Moodys, Moodys Sign, Moody's


Buoyed by continued momentum in corporate debt issuance, ratings company Moody’s (MCO) beat the Street on Friday with an 8.6% leap in first-quarter profits.

In addition to revealing results that topped forecasts, the parent of Moody’s Investors Services also raised the midpoint of its full-year earnings guidance above Wall Street’s expectations.

The company said it earned $188.4 million, or 83 cents a share, last quarter, compared with a profit of $173.5 million, or 76 cents a share, a year earlier.

Excluding one-time items, it earned 97 cents a share, easily trumping consensus calls from analysts for 87 cents.

Revenue jumped 13% to $731.8 million, narrowly surpassing the Street’s view of $729 million. U.S. revenue climbed 18% to $406.1 million, while international revenue gained 8% to $325.7 million.

“Moody's results in the first quarter of 2013 reflected strong operating performance for both Moody's Investors Service and Moody`s Analytics," CEO Raymond McDaniel said in a statement.

Looking ahead, Moody’s now sees 2013 non-GAAP EPS of $3.49 to $3.59, up from $3.45 to $3.55 previously. The midpoint of the new range, $3.54, would top consensus forecasts for $3.51.

Management is still calling for full-year revenue to rise in the high-single-digit range, while operating expenses are now seen increasing in the mid-single-digit range.

In the first quarter, net profits were hurt by rising expenses, which jumped 19% year-over-year to $451.4 million including a litigation settlement.

Moody’s Investors Service, the company’s flagship ratings division, generated a 15% increase in revenue to $521.2 million, powered by 21% growth domestically.

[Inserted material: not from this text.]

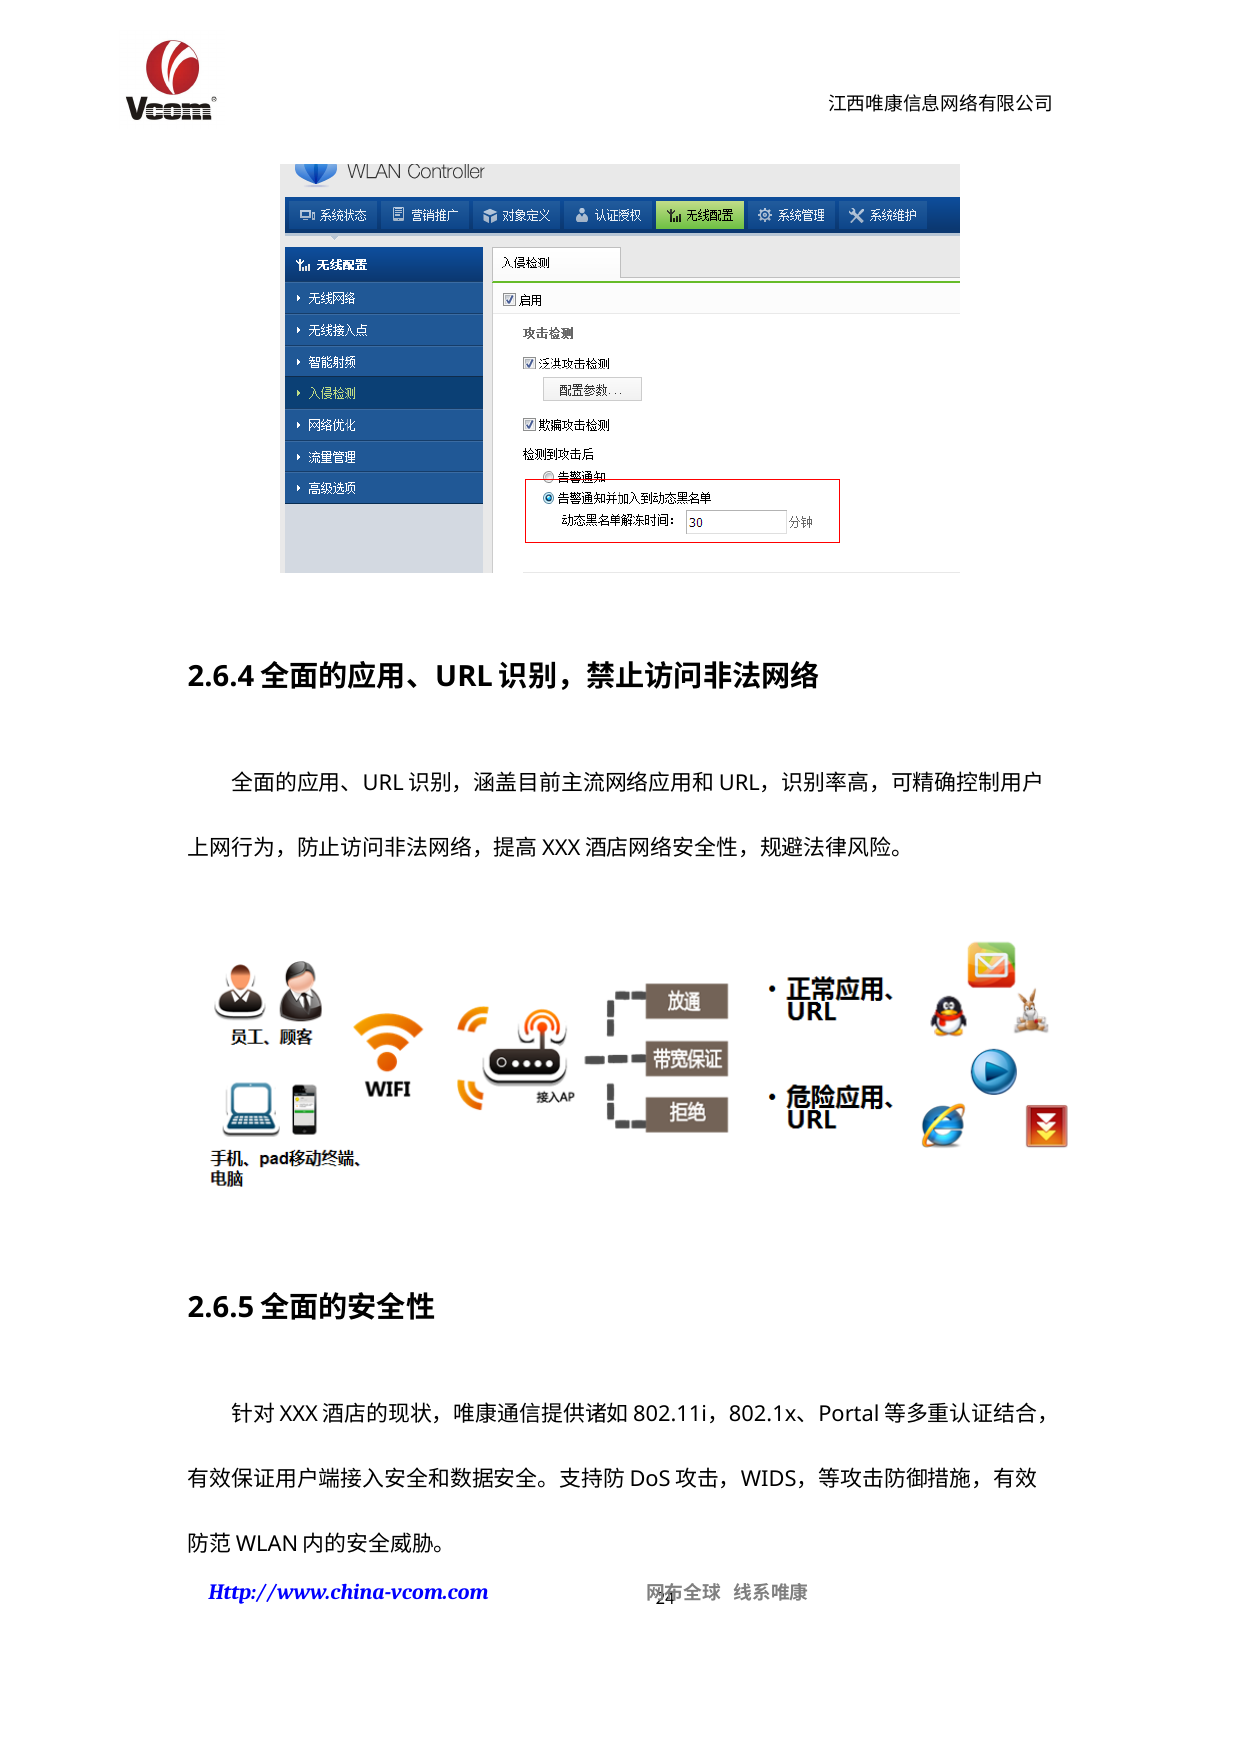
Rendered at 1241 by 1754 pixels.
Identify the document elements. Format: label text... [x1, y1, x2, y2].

Global corporate finance revenue soared 29% to $258.3 million due to “strong speculative-grade bank loan and bond issuance.” Corporate finance revenue increased 25% in the U.S. and 36% internationally.

Meanwhile, Moody’s said global revenue for its Moody’s Analytics division gained 9% to $210.6 million, including 10% domestically to $93 million.

Last month Moody’s, McGraw-Hill’s (MHP) Standard & Poor’s and Morgan Stanley (MS) settled a lawsuit over crisis-era ratings. Moody’s settled its portion of the case for $75 million.

Shares of New York-based Moody’s were inactive in Friday’s premarkets but they have soared 20% so far this year, outperforming the broader markets.